The researchers found that costs associated with medical and drug claims rose gradually with each unit increase in body mass index (BMI). Notably, these increases began above a BMI of 19, which falls in the lower range of the healthy weight category.

The researchers used the health insurance data of over 17,000 Duke employees to determine the rise in healthcare costs. They reviewed claims made for the ten years between 2001 and 2011 and matched increased doctor visits, new prescriptions, and other costs with the BMI of each individual. Obesity related diseases appeared to increase as participants in the study gained even a small amount of weight related to their BMI. Women saw a higher overall increase in costs as their BMI rose, but men experienced rapid increase as they gained weight.

Considering the workplace component and the healthcare costs related to insurance for overweight employees, employers may want to improve wellness programs.

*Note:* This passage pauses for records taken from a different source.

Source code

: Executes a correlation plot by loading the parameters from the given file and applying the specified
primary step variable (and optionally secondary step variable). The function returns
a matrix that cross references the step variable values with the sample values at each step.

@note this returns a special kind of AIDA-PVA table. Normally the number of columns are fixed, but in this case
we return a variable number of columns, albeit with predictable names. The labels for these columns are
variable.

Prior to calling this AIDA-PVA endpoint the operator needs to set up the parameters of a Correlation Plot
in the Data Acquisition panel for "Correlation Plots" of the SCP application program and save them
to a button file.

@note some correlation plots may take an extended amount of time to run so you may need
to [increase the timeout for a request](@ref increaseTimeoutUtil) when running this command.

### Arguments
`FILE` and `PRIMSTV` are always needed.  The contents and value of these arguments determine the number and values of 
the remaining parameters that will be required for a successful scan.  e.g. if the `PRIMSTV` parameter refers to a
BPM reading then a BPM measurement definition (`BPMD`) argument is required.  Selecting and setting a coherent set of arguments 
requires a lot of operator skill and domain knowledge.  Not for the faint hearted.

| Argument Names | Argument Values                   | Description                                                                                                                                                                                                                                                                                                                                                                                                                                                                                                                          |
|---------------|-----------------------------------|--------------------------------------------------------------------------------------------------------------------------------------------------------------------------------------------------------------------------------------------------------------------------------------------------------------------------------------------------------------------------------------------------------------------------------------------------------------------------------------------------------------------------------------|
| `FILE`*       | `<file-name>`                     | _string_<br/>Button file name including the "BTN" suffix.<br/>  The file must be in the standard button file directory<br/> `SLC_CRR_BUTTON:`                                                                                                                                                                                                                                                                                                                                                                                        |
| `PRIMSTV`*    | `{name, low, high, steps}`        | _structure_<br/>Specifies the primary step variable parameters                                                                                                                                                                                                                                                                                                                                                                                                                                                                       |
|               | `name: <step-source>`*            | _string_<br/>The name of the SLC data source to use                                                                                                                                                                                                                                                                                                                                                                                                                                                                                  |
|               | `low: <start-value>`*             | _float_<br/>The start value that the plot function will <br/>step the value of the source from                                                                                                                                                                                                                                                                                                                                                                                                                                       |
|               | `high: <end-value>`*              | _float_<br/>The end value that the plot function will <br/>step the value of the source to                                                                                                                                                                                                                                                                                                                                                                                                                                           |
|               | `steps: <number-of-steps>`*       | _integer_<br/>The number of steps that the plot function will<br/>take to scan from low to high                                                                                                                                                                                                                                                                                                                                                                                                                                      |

Workplace initiatives should include:

  • Healthier snacks in the break room
  • Organization of fitness programs such as walking groups
  • Access to alternative options for employees like gym memberships or yoga classes
  • Special attention to stress and work/life balance

Because most adults in the United States spend more of their waking hours at work than at home, it may be incumbent upon U.S. employers to ensure that their workers have the best access to health improvement programs. Not only will it help individual workers lead a healthier life, it will ensure the U.S. economy has a healthy workforce in place.

Paying special attention to the increase of healthcare costs and BMI may just be one way to determine overall health, but the health of adults in this country is becoming a major concern for healthcare professionals.

Do you know your BMI and how it is affecting your healthcare costs?